Tackling these tasks seems impossible during the school year, when the kids have long days, piles of homework and weekend sports and therefore not a wink of free time. But a happy byproduct of summer is that we might have the time to knock one goal off my list.
So I hereby vow to conclusively teach my kids to cook. Here is my 10-step plan:
1. Start with the shopping. Successful cooking begins at the store. Teens should learn how to stock a pantry, plan meals for the week ahead, make a comprehensive and organized grocery list and stick to a monthly budget. I constantly encourage my kids to eat whole foods, but that doesn’t mean they have to shop at Whole Foods — their budget, when they’re on their own for the first time, will surely be small.
2. Master knife skills. The hack job my boys do on an onion won’t get them far when making a real meal. They must learn to properly chop that onion, peel and mince garlic, and cut fresh herbs. They should also learn how to sharpen a knife and that knives should not go into the dishwasher.
3. Clarify cooking terms and measurements.
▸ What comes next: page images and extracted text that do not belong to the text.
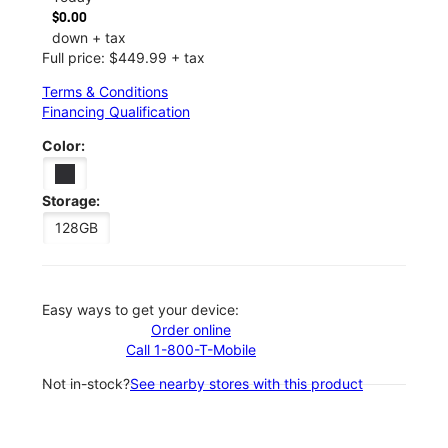
$0.00
down + tax
Full price: $449.99 + tax
Terms & Conditions
Financing Qualification
Color:
Storage:
128GB
Easy ways to get your device:
Order online
Call 1-800-T-Mobile
Not in-stock?
See nearby stores with this product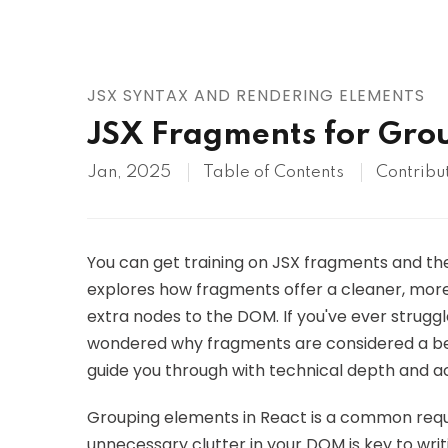
AWS
HOT
Digital Ocean
JSX SYNTAX AND RENDERING ELEMENTS
JSX Fragments for Grou
Jan, 2025
Table of Contents
Contribu
You can get training on JSX fragments and thei
explores how fragments offer a cleaner, more
extra nodes to the DOM. If you've ever strugg
wondered why fragments are considered a best 
guide you through with technical depth and ac
Grouping elements in React is a common requi
unnecessary clutter in your DOM is key to wr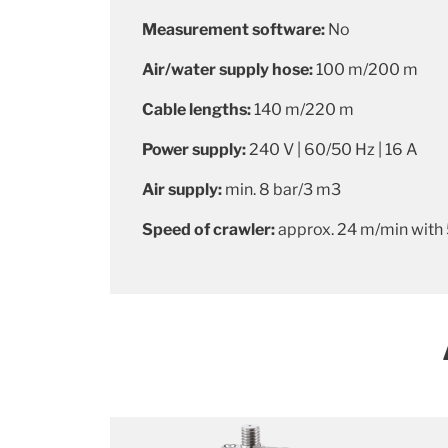
Measurement software:
No
Air/water supply hose:
100 m/200 m
Cable lengths:
140 m/220 m
Power supply:
240 V | 60/50 Hz | 16 A
Air supply:
min. 8 bar/3 m3
Speed of crawler:
approx.
24 m/min with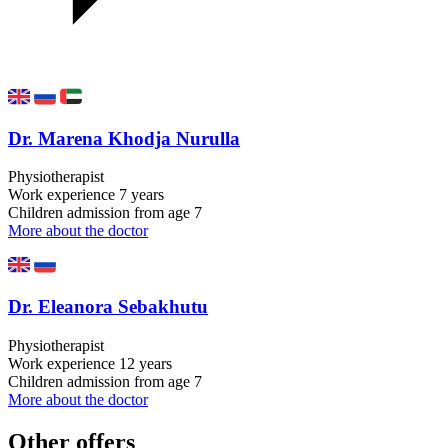
Dr. Marena Khodja Nurulla
Physiotherapist
Work experience
7 years
Children admission
from age 7
More about the doctor
Dr. Eleanora Sebakhutu
Physiotherapist
Work experience
12 years
Children admission
from age 7
More about the doctor
Other offers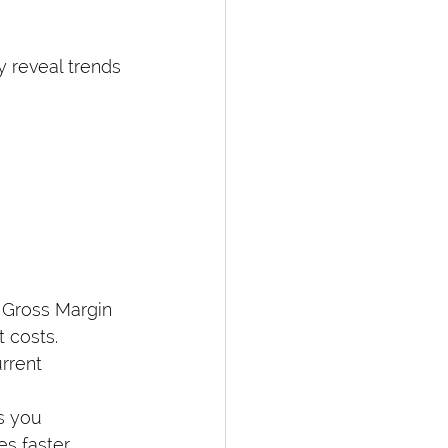
y reveal trends 
 Gross Margin 
 costs.
rrent 
s you 
es faster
If teens are acquainted with ounces, pinches, blanching and basting, they increase their odds of roasting that chicken and sauteing that spinach instead of ordering that pizza.
4. Teach them all about eggs. Eggs can be breakfast, lunch or dinner. They are high-quality sources of protein and inexpensive compared with meats, fish and poultry. Kids should learn how to fry, scramble and hard-boil eggs, and even to make an omelet — each of which can be completed in one pan over one burner.
5. Make salad dressing. Cheaper and so much healthier than store-bought: 1 tablespoon mustard whisked with 3 tablespoons vinegar of choice, emulsified with 1/3 cup olive oil and flavored with a pinch of salt and pepper. Remind teens that when tossing a salad, they should start light, as too much dressing will drown lettuce and you can’t take it back.
6. Roast vegetables. This might be the easiest lesson of the lot. Heat the oven to 400 or 450 degrees, spread whole or chopped vegetables onto a sheet pan, toss with olive or coconut oil, season with salt and pepper and roast until lightly caramelized.
7. Stir-fry everything. This is a versatile method of cooking that requires just one pan and one burner. Chop vegetables and meats into bite-size pieces. Put 1 tablespoon of sesame or grape seed oil in a wok or skillet and heat over medium-high heat. Stir-fry meats first, tossing regularly. Remove from pan when done and cook vegetables next, then garlic, ginger or other aromatics. Return the meats and vegetables to the pan, and add sauce or garnishes such as nuts or seeds. Toss to combine and serve. Once they master this simple technique, the combinations are endless.
9. Start a soup. Soups are so easy to make and require just one pot, one burner and cheap ingredients such as an onion, carrots and celery. Kids who know how to start a soup can add whatever’s in the fridge and feed themselves for a week. Simply melt butter or oil in a heavy-bottomed pan, saute chopped onion, garlic, carrots and celery until soft, add water or broth, then add grains, beans, vegetables and a cooked meat of choice. Simmer, and you’re done.
9. Create a cheat sheet for cooking grains. Teens should know about the grain-per- water ratio and that adding a little salt to the water imparts flavor, stirring grains while boiling can make them mushy and rinsing grains before cooking can reduce bitterness.
10. Don’t forget the cleanup. Educate kids about salmonella and safe kitchen practices such as washing hands, separating cutting boards and utensils that come in contact with raw meat and eggs, safely storing food and, for a successful future marriage or roommate relationship, washing dishes.
Seidenberg is co-founder of Nourish Schools, a D.C.-based nutrition education company, and co-author of “The Super Food Cards,” a collection of healthful recipes and advice.